“I am old, I am old,” cries Falstaff in Theatre Coup d’Etat’s “Rogue Prince: Henry IV, Parts I and II,” a play very much about aging.

Gary Briggle adapted “Rogue Prince” from the William Shakespeare plays in which Falstaff appears, just as Orson Welles’ classic film “Chimes at Midnight” did. Ending with a cliffhanger that tips to events that will take place in “Henry V,” Briggle’s adaptation focuses on two plot threads: Falstaff confronting mortality while trying to avoid everything that doesn’t involve booze or wenches and Henry IV (Bruce Bohne), also dying and preparing to hand the crown to his son at a time when England’s relations with Scotland, Wales and France are unsettled.

It’s a bare-bones production, seemingly assembled from a couple of swords, a few stools and some dropped-waist pants, but directors Briggle and Wendy Lehr cleverly situate the work in Calvary Baptist Church, which offers two playing spaces for those two threads. Most of the court stuff with Henry IV happens on a small proscenium while, almost as if they’re in a different play entirely, most of the Falstaff scenes occur on a semi-thrust that has been created in front of the stage, the audience sitting around it in a “U.” It’s an extremely intimate setup — I could have picked the pockets of at least four performers — and it forces us to shift our attention between two playing areas. It’s an ingenious, spatial way to help us make sense of the bifurcated nature of both “Rogue Prince” and its source material.
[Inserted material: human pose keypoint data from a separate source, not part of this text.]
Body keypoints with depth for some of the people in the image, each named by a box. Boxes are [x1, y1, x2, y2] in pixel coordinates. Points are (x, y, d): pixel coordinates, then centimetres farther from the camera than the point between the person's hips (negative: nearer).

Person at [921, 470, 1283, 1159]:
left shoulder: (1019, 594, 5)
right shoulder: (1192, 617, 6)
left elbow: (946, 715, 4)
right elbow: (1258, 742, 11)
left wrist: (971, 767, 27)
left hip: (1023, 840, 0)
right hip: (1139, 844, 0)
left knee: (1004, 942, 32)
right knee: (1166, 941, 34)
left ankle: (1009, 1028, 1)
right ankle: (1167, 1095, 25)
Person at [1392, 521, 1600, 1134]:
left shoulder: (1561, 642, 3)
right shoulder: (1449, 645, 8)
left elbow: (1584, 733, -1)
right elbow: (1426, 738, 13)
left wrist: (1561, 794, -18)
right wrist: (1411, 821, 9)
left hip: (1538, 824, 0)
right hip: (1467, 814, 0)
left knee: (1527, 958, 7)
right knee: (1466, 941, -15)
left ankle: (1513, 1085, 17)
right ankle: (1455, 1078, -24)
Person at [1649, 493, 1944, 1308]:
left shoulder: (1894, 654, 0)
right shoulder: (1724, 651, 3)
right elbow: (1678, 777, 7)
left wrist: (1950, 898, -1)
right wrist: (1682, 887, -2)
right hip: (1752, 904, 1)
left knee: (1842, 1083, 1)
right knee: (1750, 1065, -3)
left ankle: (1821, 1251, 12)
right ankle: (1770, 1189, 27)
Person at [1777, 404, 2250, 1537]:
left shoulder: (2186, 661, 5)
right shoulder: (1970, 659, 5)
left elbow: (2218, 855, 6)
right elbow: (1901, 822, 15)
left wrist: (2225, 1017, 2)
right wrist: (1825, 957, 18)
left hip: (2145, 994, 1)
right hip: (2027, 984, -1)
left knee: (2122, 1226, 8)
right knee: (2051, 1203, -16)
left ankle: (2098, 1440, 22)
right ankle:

The ensemble jells beautifully, many of the actors playing multiple roles, but I was particularly moved by the warmth of Meg Bradley’s lament (as Dame Quickly) for Falstaff and by Briggle’s Falstaff, who is missed whenever he’s not on stage. Briggle lowers his voice and leans in to his character’s scandalous behavior, but he also captures the nobility of a man who, rapscallion though he may be, is much loved. Most of the drama in “Rogue Prince” happens on the proscenium and most of the comedy happens on the thrust, but Briggle brings it all together in his final scenes, which the actor addresses to the heavens. (“Rogue Prince” audiences also get to hear Briggle’s gorgeous tenor in several choral numbers that help create mood or, in a church scene, a sense of place.)

Perhaps the strength of this ensemble is best shown off in the opening scene, a wordless montage in which the actors wander into the playing space in small groups, animatedly engaging with one another. It’s almost like a Robert Altman movie in its sense of a world that refuses to be confined to just one thing and, right when we’re settling in, it announces a lot of things to us: Pay attention. There’s a lot going on. It’s not all about the words. And, most important, some of the people in this play are unscrupulous so we should attend to what they do, not what they say.